You know in principle we ought to stick to something with low entropy for
the NUMs/rigidity seed.  I commented previously for example that someone can
do a fair bit of grinding by building a catalog of headlines, quote
dictionaries, and permuting their punctuation, white space etc.  Also
permuting arbitrary implementation choices (encoding, endianness, equally
plausible rigid choices, etc) So possibly the digits of pi are more
convincing than some obscure literary quote or a headline.  The point is to
start from an ungrindable starting point, with canonicalized choices at each
step.  I think so far the NUMS argument is probably gamable to a non-trivial
extent due to the above effects.

ie for secure NUMs you actually need to canonically encode all fo the
arbitrary choices in a standardized language, sort them, and select the
arbitrary choices at all levels, using the deterministic PRNG seed off pi. 
And even the PRNG design itself needs to be standardized, otherwise its
design variants also admit yet more bits.

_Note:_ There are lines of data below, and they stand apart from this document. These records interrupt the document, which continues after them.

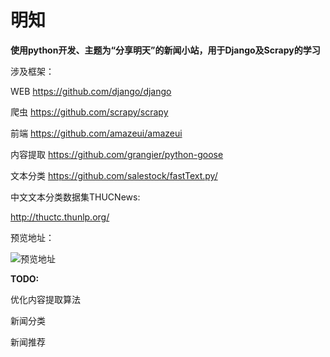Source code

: # 明知
<b>使用python开发、主题为“分享明天”的新闻小站，用于Django及Scrapy的学习 </b>

涉及框架：

WEB https://github.com/django/django

爬虫 https://github.com/scrapy/scrapy

前端 https://github.com/amazeui/amazeui

内容提取 https://github.com/grangier/python-goose

文本分类 https://github.com/salestock/fastText.py/


中文文本分类数据集THUCNews:

http://thuctc.thunlp.org/

预览地址：

![预览地址](https://github.com/newbie-Leo/tomorrow-news/blob/master/news-collector/news_center/static/amazeui/i/url.png)

<b>TODO:</b>

优化内容提取算法

新闻分类

新闻推荐
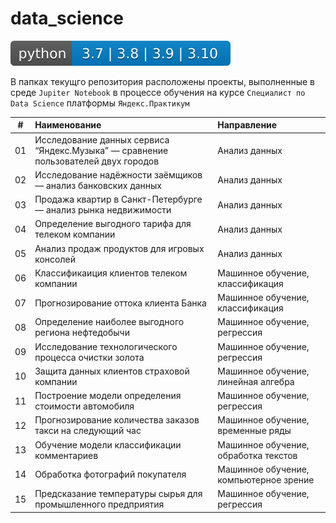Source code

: # data_science

[![web](https://github.com/albertojosanu/data_science/blob/main/python.svg)](https://github.com/albertojosanu/data_science)

В папках текущго репозитория расположены проекты, выполненные в среде `Jupiter Notebook` в процессе обучения на курсе `Специалист по Data Science` платформы `Яндекс.Практикум` 

| # | Наименование | Направление |
| :---: | :--------------------- | :--------------------------- |
| 01 | Исследование данных сервиса “Яндекс.Музыка” — сравнение пользователей двух городов | Анализ данных |
| 02 | Исследование надёжности заёмщиков — анализ банковских данных | Анализ данных |
| 03 | Продажа квартир в Санкт-Петербурге — анализ рынка недвижимости | Анализ данных |
| 04 | Определение выгодного тарифа для телеком компании | Анализ данных |
| 05 | Анализ продаж продуктов для игровых консолей | Анализ данных |
| 06 | Классификаиция клиентов телеком компании | Машинное обучение, классификация |
| 07 | Прогнозирование оттока клиента Банка | Машинное обучение, классификация |
| 08 | Определение наиболее выгодного региона нефтедобычи | Машинное обучение, регрессия |
| 09 | Исследование технологического процесса очистки золота | Машинное обучение, регрессия |
| 10 | Защита данных клиентов страховой компании | Машинное обучение, линейная алгебра |
| 11 | Построение модели определения стоимости автомобиля | Машинное обучение, регрессия |
| 12 | Прогнозирование количества заказов такси на следующий час | Машинное обучение, временные ряды |
| 13 | Обучение модели классификации комментариев | Машинное обучение, обработка текстов |
| 14 | Обработка фотографий покупателя | Машинное обучение, компьютерное зрение |
| 15 | Предсказание температуры сырья для промышленного предприятия | Машинное обучение, регрессия |
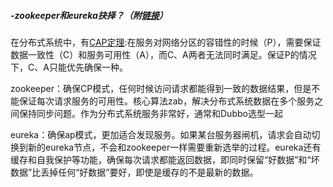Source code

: ##### -zookeeper和eureka抉择？（附[链接](https://my.oschina.net/thinwonton/blog/1622905)）
在分布式系统中，有[CAP定理](http://zh.wikipedia.org/wiki/CAP%E5%AE%9A%E7%90%86):在服务对网络分区的容错性的时候（P），需要保证数据一致性（C）和服务可用性（A），而C、A两者无法同时满足。保证P的情况下，C、A只能优先确保一种。

zookeeper：确保CP模式，任何时候访问请求都能得到一致的数据结果，但是不能保证每次请求服务的可用性。核心算法zab，解决分布式系统数据在多个服务之间保持同步问题。作为分布式系统服务非常好，通常和Dubbo选型一起

eureka：确保ap模式，更加适合发现服务。如果某台服务器闸机，请求会自动切换到新的eureka节点，不会和zookeeper一样需要重新选举的过程。eureka还有缓存和自我保护等功能，确保每次请求都能返回数据，即同时保留“好数据”和“坏数据”比丢掉任何“好数据”要好，即使是缓存的不是最新的数据。
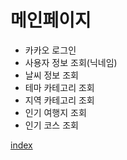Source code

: # 메인페이지

- 카카오 로그인
- 사용자 정보 조회(닉네임)
- 날씨 정보 조회
- 테마 카테고리 조회
- 지역 카테고리 조회
- 인기 여행지 조회
- 인기 코스 조회

[index](../index.md)
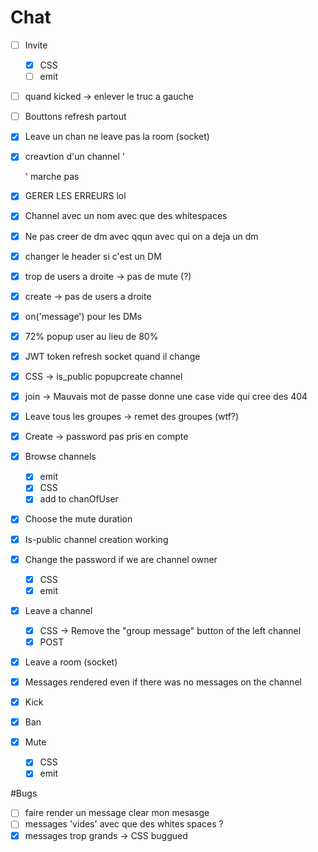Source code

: # Chat

- [ ] Invite
  - [x] CSS
  - [ ] emit
- [ ] quand kicked -> enlever le truc a gauche
- [ ] Bouttons refresh partout

- [x] Leave un chan ne leave pas la room (socket)
- [x] creavtion d'un channel '<div />' marche pas
- [x] GERER LES ERREURS lol
- [x] Channel avec un nom avec que des whitespaces
- [x] Ne pas creer de dm avec qqun avec qui on a deja un dm
- [x] changer le header si c'est un DM
- [x] trop de users a droite -> pas de mute (?)
- [x] create -> pas de users a droite
- [x] on('message') pour les DMs
- [x] 72% popup user au lieu de 80%
- [x] JWT token refresh socket quand il change
- [x] CSS -> is_public popupcreate channel
- [x] join -> Mauvais mot de passe donne une case vide qui cree des 404
- [x] Leave tous les groupes -> remet des groupes (wtf?)
- [x] Create -> password pas pris en compte
- [x] Browse channels
  - [x] emit
  - [x] CSS
  - [x] add to chanOfUser
- [x] Choose the mute duration
- [x] Is-public channel creation working
- [x] Change the password if we are channel owner
  - [x] CSS
  - [x] emit
- [x] Leave a channel
  - [x] CSS -> Remove the "group message" button of the left channel
  - [x] POST
- [x] Leave a room (socket)
- [x] Messages rendered even if there was no messages on the channel
- [x] Kick
- [x] Ban
- [x] Mute
  - [x] CSS
  - [x] emit

#Bugs

- [ ] faire render un message clear mon mesasge
- [ ] messages 'vides' avec que des whites spaces ?
- [x] messages trop grands -> CSS buggued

The NUMs argument is good but so far is probably itself gameble, we need a
NUMs standard to remove as many of those variabilities as possible.


ps people might want to trim the quoted text in places, I almost missed some
comments they were that many pages down of recursive unedited quoting!